Por: Manuel López Colque/

La visita del Presidente paraguayo a Bolivia y su entusiasmo por un corredor bioceánico era obviamente por el que S. Piñera, presidente de Chile, solicitó y logró el apoyo y compromiso de sus colegas y correligionarios J. Bolsonaro, M. Macri y los paraguayos H. Cartes y M. A. Benítez, para construir un tren y carretera que desde Brasil cruce Paraguay, Argentina y llegue a Chile para competir, retrasar o impedir el corredor bioceánico ferroviario boliviano hacia ILO. Chile solo invierte en una intensa campaña de promoción de sus intereses como si fueran un gran negocio para Paraguay y Argentina. El senador chileno, Jorge Soria, se jacta de que Chile ya logró que sus vecinos hayan construido cuatro carreteras y dos ferrocarriles para sus puertos y que no les costó nada.

Ese corredor afectaría poco al boliviano, porque ya el Estado de Rondonia ha solicitado a Bolivia habilitar la hidrovía Puerto Villarroel (Ichilo) a Guayaramerín (Mamoré) para su comercio exterior. Además, la cercanía de los estados de Mato Grosso y Mato Grosso del Sur que limitan con Pando, Beni y Santa Cruz garantizarían muchos millones de toneladas de Brasil hacia China y Asia.

El potencial de una megaplanta siderúrgica en el Mutún, considerando la gran demanda de China, del volumen de importaciones de Australia, afectadas por la hostilidad australiana a China podrían asegurar financiamiento y mercado para acero, hierro y manganeso. El potencial exportador del complejo industrial de los salares, la hidrovía sobre el río Paraguay y millones de hectáreas cultivables que se habilitarán en el norte boliviano, garantizan el tren por ILO.

Hace años que cientos de lobbistas chilenos y de países vecinos, consultoras, expertos en comercio internacional e integración, manipuladores en medios de comunicación, empresarios, cámaras de Comercio, políticos y funcionarios públicos afines a estos gobiernos pro hegemónicos fueron contratados por el Gobierno chileno, para promover ese corredor y evitar que el corredor por ILO, devuelva a Bolivia después de 142 años, la soberanía sobre la administración y control de su carga en los puertos, que ya son 5 millones de toneladas y que con la de Brasil puede llegar a 70 millones. El senador chileno, Jorge Soria, dice que el corredor generará miles de miles de millones de dólares y que Chile debe ser la entrada y salida de esa carga y la de los 5 países que los rodean, y propone a su Gobierno fortalecer a sus agentes “casi inactivos de sus unidades de Relacionamiento Internacional (URAI) a través de poblaciones fronterizas, cámaras de Comercio, políticos afines, etc”. y de otra agencia chilena de relacionamiento fronterizo para promover INTERNACIONALIZAR (desbolivianizar y chilenizar) el tren bioceánico boliviano para compartir ese recurso boliviano.

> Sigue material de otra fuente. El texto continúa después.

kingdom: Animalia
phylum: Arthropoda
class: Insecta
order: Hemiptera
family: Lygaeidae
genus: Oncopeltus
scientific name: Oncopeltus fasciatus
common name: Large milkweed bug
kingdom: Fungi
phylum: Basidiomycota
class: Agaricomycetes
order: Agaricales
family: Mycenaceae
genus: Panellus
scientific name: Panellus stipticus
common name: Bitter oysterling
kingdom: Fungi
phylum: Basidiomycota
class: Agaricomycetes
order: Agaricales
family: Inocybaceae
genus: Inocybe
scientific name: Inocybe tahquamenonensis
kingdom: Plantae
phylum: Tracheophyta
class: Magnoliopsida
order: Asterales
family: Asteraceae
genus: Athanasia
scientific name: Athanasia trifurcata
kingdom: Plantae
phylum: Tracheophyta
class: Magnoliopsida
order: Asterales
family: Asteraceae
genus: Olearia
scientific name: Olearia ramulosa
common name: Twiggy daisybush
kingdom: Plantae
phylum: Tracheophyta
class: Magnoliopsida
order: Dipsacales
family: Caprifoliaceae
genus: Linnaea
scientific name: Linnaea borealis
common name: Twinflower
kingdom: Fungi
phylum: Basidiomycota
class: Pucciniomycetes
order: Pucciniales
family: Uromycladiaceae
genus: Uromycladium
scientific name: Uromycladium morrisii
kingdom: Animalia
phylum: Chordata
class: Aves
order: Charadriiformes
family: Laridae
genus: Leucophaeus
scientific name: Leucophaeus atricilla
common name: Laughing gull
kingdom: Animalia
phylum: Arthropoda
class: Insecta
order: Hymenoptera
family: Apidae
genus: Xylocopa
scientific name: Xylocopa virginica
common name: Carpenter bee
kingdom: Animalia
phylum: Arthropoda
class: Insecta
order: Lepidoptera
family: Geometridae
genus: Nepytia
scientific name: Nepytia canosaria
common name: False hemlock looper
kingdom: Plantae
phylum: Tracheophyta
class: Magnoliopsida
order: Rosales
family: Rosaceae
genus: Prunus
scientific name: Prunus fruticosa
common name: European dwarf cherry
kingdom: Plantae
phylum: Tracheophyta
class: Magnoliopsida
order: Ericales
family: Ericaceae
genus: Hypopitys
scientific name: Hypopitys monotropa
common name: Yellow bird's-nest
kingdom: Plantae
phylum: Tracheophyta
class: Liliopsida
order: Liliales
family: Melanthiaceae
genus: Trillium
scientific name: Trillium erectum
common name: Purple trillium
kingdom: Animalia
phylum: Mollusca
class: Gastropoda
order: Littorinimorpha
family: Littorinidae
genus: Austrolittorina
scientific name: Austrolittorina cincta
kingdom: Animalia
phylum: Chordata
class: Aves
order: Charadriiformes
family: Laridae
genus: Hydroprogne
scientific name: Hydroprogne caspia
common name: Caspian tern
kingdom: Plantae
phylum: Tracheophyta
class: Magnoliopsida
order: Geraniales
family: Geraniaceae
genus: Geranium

Bolivia puede retomar la negociación para la concesión de una parte del puerto de ILO y compartir los millones de toneladas en tránsito. Además, el inmenso potencial del Perú y Bolivia separados se multiplicaría por varias veces si logran integrarse por su propia seguridad, prosperidad y potenciamiento a la arremetida chilena que insiste con el plan Alpaca de Pinochet para apoderarse del agua dulce y territorio boliviano

Lo más valioso es el gran efecto multiplicador que generarán millones de toneladas en los puertos, los miles de barcos que se cargan y descargan, el almacenamiento, reembarques, etc. los 365 días del año.

El ignorar la penetración chilena de sus URAI en los medios de comunicación, empresariales, políticos pro hegemónicos en Bolivia y Perú es un caballo de Troya como en 1879.